LANSING – The U.S. Army Corps of Engineers was supposed to come up with recommendations for addressing the threat of invasive species crossing between the Great Lakes and the Mississippi River system, not merely a set of options, Attorney General Bill Schuette said in his formal comments on the Great Lakes Mississippi River Interbasin Study.

The Army Corps, in its report released at the beginning offered eight options for addressing not only Asian carp moving into the Great Lakes, but several other invasives moving south into the Mississippi River Basin. It also provided expected times and costs to complete each option.

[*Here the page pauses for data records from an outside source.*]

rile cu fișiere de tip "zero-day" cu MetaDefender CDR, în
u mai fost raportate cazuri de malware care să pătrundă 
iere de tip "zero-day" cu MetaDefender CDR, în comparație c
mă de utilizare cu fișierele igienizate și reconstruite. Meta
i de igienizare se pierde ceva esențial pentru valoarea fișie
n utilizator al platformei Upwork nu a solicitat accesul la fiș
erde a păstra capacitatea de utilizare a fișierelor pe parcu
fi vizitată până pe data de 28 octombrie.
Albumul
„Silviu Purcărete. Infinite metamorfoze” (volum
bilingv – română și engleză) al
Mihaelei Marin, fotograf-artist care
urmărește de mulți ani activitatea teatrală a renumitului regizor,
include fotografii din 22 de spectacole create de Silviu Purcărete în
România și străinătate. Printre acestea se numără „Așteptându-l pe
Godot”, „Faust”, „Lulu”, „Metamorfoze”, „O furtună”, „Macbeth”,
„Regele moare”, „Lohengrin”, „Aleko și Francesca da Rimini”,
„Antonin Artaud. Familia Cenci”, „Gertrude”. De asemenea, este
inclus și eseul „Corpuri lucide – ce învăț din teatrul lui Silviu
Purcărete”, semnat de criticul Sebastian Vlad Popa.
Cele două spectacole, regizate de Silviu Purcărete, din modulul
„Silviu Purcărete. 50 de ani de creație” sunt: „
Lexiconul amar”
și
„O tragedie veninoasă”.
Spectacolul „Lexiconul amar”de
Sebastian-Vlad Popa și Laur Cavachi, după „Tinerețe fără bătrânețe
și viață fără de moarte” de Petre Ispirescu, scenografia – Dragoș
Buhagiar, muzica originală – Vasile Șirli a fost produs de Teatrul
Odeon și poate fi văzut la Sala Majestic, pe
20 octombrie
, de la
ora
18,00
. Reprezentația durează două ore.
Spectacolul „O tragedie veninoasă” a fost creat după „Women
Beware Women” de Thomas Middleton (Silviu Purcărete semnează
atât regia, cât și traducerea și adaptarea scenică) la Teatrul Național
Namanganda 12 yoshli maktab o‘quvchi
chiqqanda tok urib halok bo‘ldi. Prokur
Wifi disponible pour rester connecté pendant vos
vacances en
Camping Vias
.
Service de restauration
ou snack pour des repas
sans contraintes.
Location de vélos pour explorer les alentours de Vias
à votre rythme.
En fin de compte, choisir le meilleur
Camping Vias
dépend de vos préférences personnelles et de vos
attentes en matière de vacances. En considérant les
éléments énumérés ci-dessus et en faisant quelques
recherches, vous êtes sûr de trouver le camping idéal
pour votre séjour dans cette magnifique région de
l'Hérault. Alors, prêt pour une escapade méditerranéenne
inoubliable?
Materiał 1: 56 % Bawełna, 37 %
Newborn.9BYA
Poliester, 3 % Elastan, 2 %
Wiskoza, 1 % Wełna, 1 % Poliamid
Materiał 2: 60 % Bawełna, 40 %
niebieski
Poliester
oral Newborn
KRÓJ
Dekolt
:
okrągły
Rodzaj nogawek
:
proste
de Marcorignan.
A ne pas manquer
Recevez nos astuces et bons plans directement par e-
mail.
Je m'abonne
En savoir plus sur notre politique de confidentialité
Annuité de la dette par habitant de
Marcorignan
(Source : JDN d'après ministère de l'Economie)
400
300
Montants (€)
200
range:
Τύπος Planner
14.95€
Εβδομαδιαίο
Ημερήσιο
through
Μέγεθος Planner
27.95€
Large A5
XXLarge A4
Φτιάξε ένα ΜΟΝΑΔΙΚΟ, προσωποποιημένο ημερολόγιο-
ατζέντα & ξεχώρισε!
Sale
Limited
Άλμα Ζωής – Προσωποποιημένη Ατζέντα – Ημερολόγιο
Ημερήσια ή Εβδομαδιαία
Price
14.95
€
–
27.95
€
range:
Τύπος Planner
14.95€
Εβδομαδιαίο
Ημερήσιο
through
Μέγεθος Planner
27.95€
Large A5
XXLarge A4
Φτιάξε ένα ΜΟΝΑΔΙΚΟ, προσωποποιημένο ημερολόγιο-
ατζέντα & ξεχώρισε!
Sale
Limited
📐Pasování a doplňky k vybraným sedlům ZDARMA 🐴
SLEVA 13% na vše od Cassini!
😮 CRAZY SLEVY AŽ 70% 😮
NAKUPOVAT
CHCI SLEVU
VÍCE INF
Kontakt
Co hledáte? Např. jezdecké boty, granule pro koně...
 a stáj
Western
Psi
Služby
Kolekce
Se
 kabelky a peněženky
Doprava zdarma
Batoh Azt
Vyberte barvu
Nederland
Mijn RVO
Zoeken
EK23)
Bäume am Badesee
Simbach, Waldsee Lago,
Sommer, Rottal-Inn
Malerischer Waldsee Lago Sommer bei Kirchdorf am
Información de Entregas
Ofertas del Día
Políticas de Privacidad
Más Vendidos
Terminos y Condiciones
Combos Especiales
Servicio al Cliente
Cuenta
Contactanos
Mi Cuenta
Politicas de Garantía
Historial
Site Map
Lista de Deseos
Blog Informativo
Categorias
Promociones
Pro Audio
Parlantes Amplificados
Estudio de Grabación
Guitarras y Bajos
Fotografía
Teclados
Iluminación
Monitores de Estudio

It did not, however, rank any of the options as most effective.

“While the Corps takes years to study the problem, and now proposes still more studies, the threat that Asian carp will invade the Great Lakes through the Chicago Area Waterway System continues to mount,” Schuette said in his comments.

Schuette said Congress had charged the Army Corps with developing and implementing a plan. And he said the corps overestimated both the time and cost of physically separating the two water systems.

Lake Michigan was connected to the Mississippi through the Chicago Sanitary and Shipping Canal in 1900 to wash Chicago sewage away from the city, rather than into Lake Michigan, from which the city drew drinking water./P>

Schuette said the Army Corps should begin now implementing its proposal for a “mid-system hydrologic separation”, which would essentially restore the original division between the waterways, and ask Congress for the funds to complete it. The report estimates it would cost $15.5 billion and, assuming construction starts in 2017, not be completed until 2042.

The plan will actually take less than half that time and cost less than half that amount, Schuette said in his comments.